(Il compito): Prosegui l'articolo sul calo delle spedizioni di console, partendo subito dopo l'ultima frase riportata.

(Brano fornito):

--------------------------------

Nel mio armadio ho due Xbox One S, una PS4 Slim e un cassetto di banchi RAM DDR3 che tenevo per pietà, roba da smanettona incapace di buttare hardware morto.
Nel 2026, a quanto pare, sono seduta su un piccolo patrimonio: il mercato delle console sta letteralmente andando in out of memory, e non è una metafora che mi sono inventata io per l’occasione.
Il crash silenzioso: -19,5% di spedizioni nel 2026
Secondo un report di S&P Global Market Intelligence Kagan, le spedizioni globali di console caleranno quest’anno del 19,5%, a 33,9 milioni di unità, contro i 42,1 milioni del 2025 (l’anno del lancio di Switch 2, che aveva gonfiato il dato del 13,5%). L’analista Neil Barbour descrive la causa come un problema di allocazione: prezzi alzati per assorbire la crisi di RAM e storage, in un mercato dove il pubblico medio ha sempre meno margine per spendere su un pezzo di hardware. Il report la chiama “hardware o troppo vecchio o troppo costoso per il consumatore medio”, ed è la definizione più onesta che ho letto di un OOM crash travestito da bilancio trimestrale.
PS5 e Xbox Series, due velocità diverse di svuotamento del buffer
PlayStation 5 ha già perso il 15,2% delle spedizioni nel 2025 (17,1 milioni di unità) e S&P prevede un’ulteriore discesa a 13,2 milioni nel 2026, dopo l’aumento di prezzo di aprile: il modello base da 550 a 650 dollari, la digital da 500 a 600, la Pro da 750 a 900. È un rincaro che ho già raccontato quando ho confrontato i benchmark di PS5 Pro con Steam Machine e Switch 2, e i numeri di oggi confermano che quel prezzo sta iniziando a mordere le vendite, non solo il portafoglio.

--------------------------------

(Materiale fornito):
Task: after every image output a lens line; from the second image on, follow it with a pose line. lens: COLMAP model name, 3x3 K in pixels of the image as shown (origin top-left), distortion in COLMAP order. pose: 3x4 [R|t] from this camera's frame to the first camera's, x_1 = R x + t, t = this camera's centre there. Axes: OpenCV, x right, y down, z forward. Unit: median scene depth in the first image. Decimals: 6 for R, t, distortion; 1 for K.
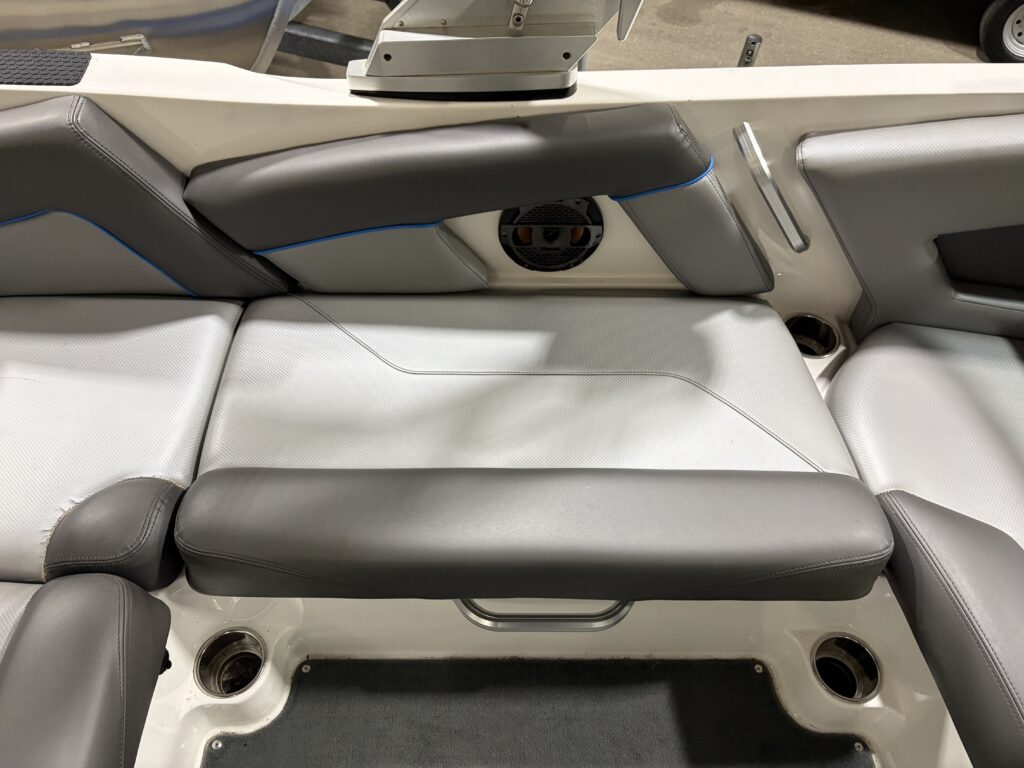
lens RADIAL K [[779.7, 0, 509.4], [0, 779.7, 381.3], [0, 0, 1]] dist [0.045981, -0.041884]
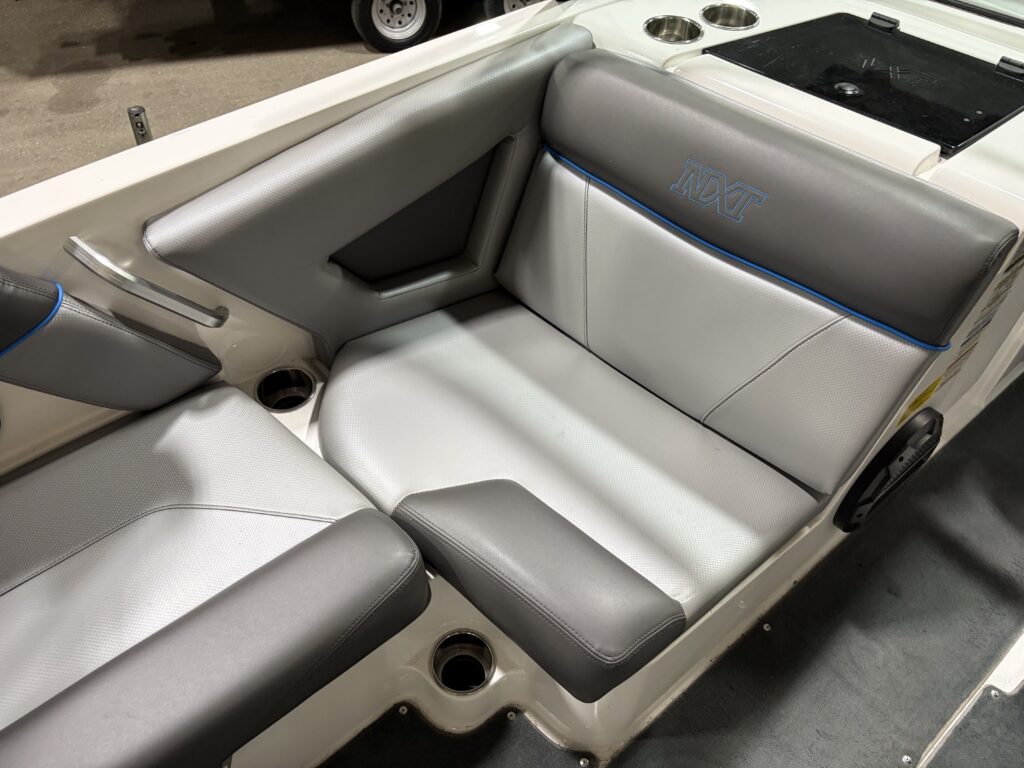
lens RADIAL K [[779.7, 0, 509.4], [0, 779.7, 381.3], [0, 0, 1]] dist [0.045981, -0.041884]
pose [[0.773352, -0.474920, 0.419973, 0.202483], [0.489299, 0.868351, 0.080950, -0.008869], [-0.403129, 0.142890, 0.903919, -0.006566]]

--------------------------------

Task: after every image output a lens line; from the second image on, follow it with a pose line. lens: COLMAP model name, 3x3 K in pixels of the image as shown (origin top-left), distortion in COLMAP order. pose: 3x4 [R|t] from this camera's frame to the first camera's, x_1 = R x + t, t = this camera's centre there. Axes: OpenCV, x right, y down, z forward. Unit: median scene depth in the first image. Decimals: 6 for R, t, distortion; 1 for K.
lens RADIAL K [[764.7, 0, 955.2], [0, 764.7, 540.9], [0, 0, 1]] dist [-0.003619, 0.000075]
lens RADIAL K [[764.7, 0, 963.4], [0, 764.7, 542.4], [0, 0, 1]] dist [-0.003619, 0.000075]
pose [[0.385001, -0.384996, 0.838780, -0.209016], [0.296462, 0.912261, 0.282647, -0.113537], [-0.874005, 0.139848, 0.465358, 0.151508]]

--------------------------------

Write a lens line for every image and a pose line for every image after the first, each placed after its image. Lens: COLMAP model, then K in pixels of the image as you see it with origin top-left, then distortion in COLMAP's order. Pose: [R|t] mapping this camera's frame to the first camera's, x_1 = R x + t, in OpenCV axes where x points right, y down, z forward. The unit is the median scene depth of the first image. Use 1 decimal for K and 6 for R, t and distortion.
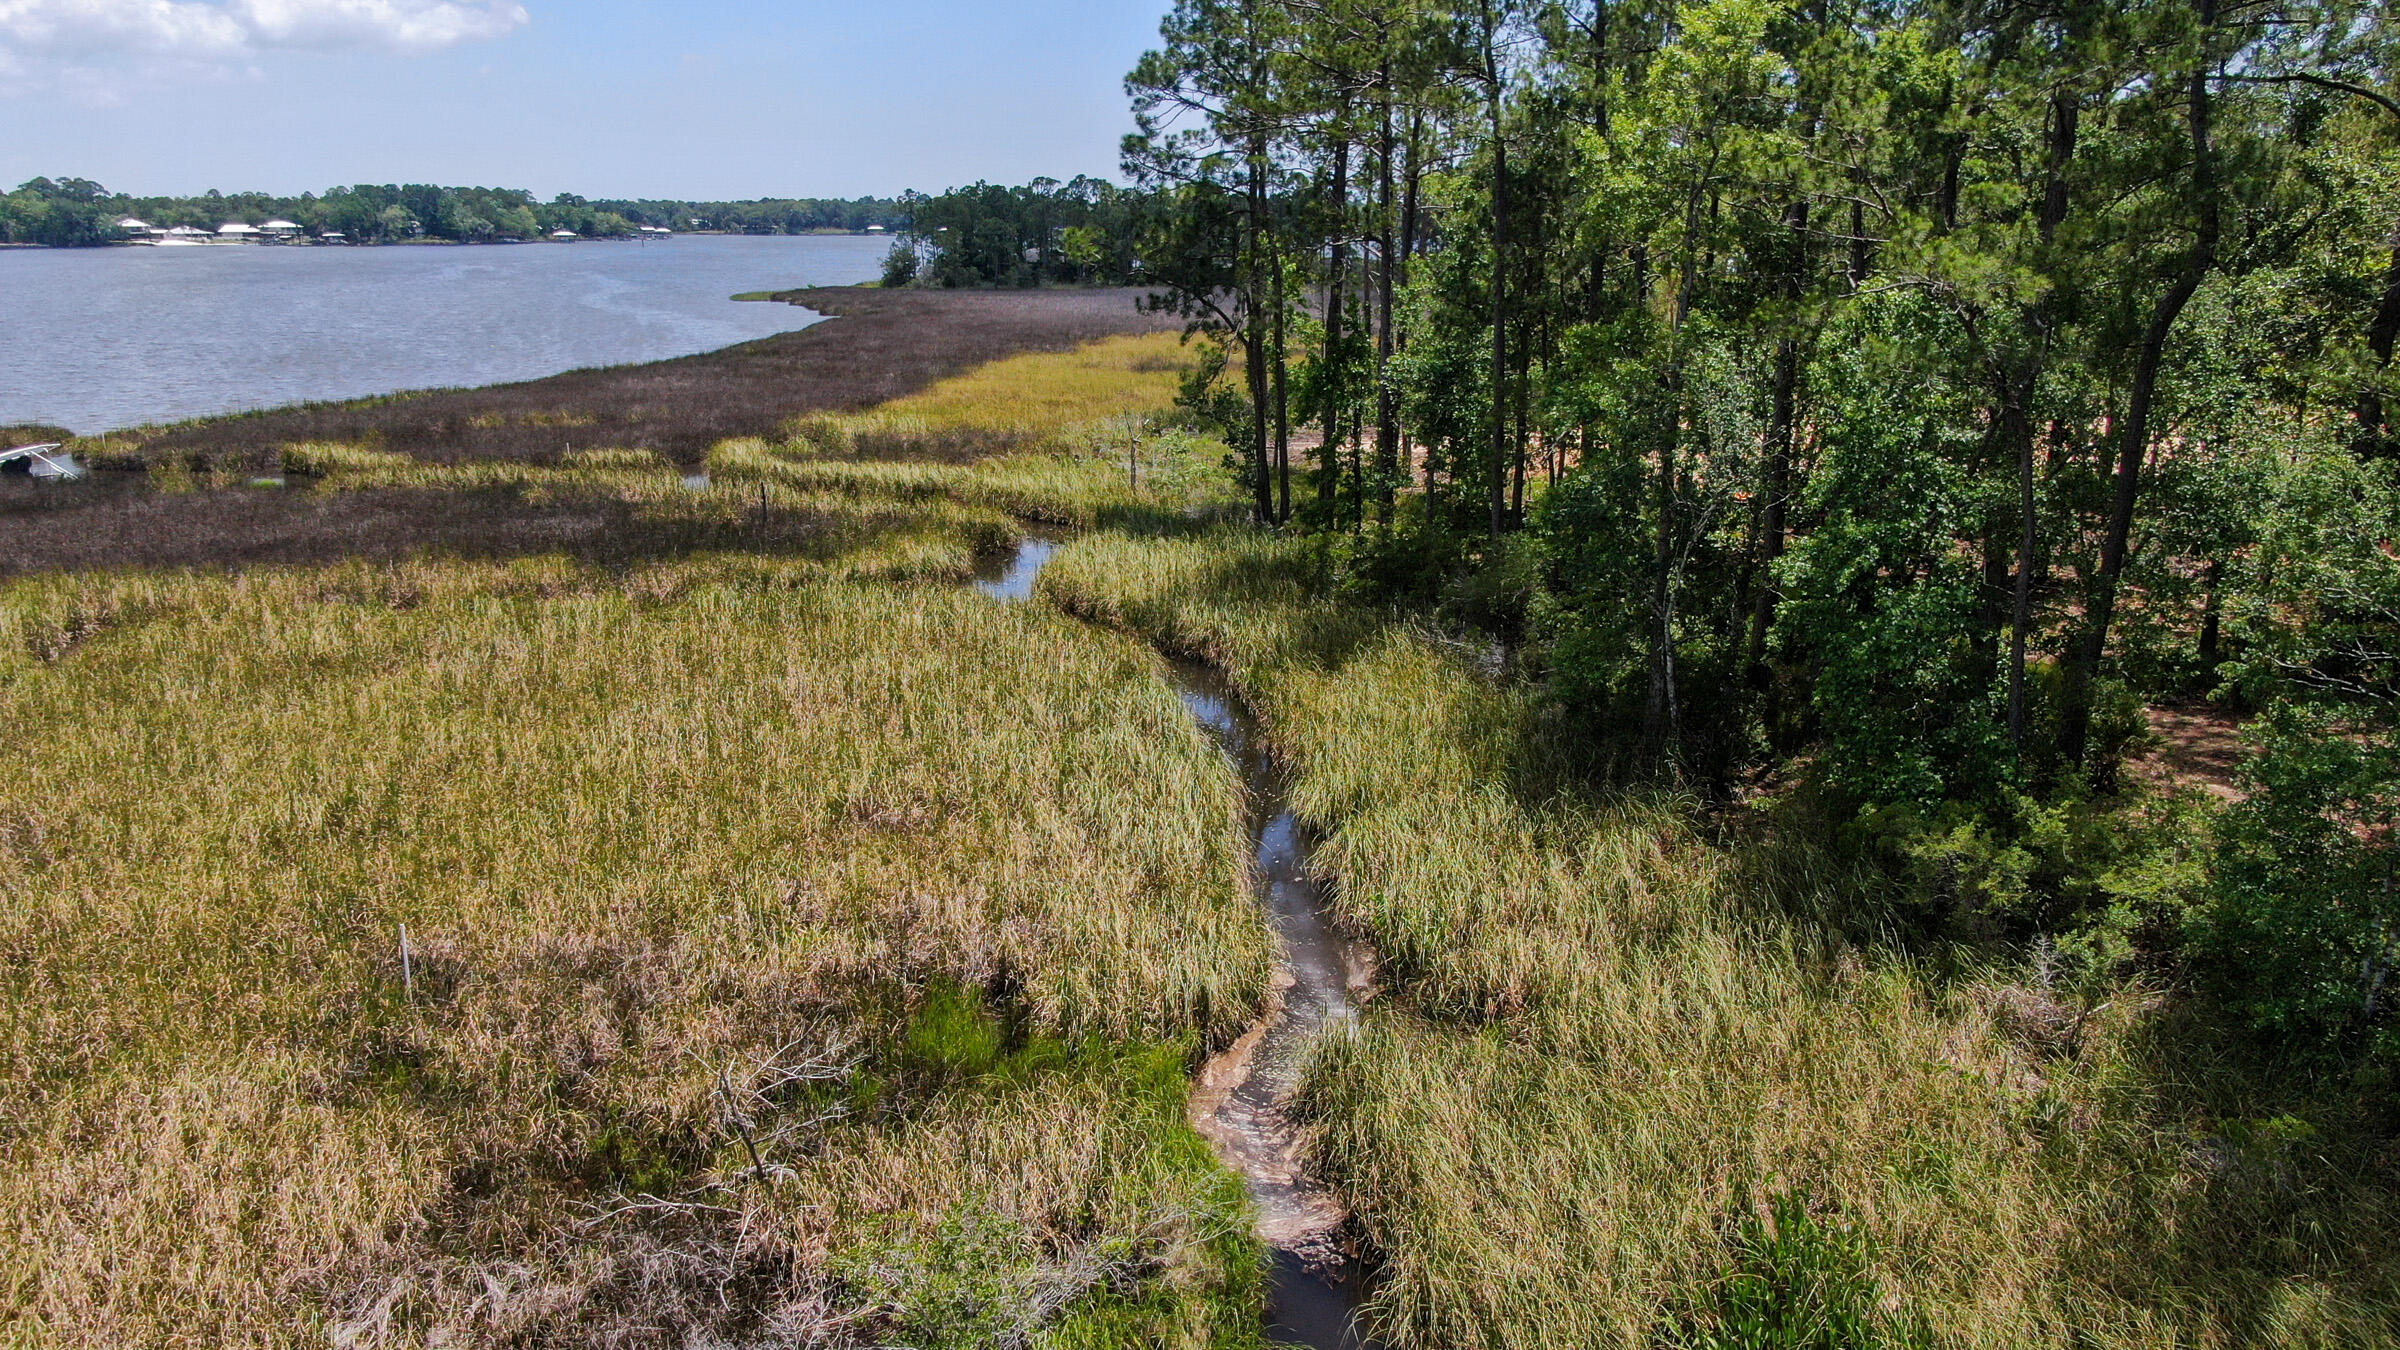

--------------------------------

(La risposta):
Xbox Series X|S è messa peggio: 3,2 milioni di unità spedite nel 2025, il dato annuale più basso mai registrato, con il primo trimestre 2026 sceso sotto le 500.000 unità per la prima volta nella serie storica di S&P. La previsione per il 2026 è di appena 2,5 milioni, con un “rapido azzeramento” negli anni successivi. Il collegamento con la lettera dei 100 giorni di Xbox, quella sui margini al 3% e i costi hardware in salita, non è casuale: qui non stiamo assistendo a un ramo che appassisce da solo, ma a un albero che l’azienda stessa ha smesso di innaffiare.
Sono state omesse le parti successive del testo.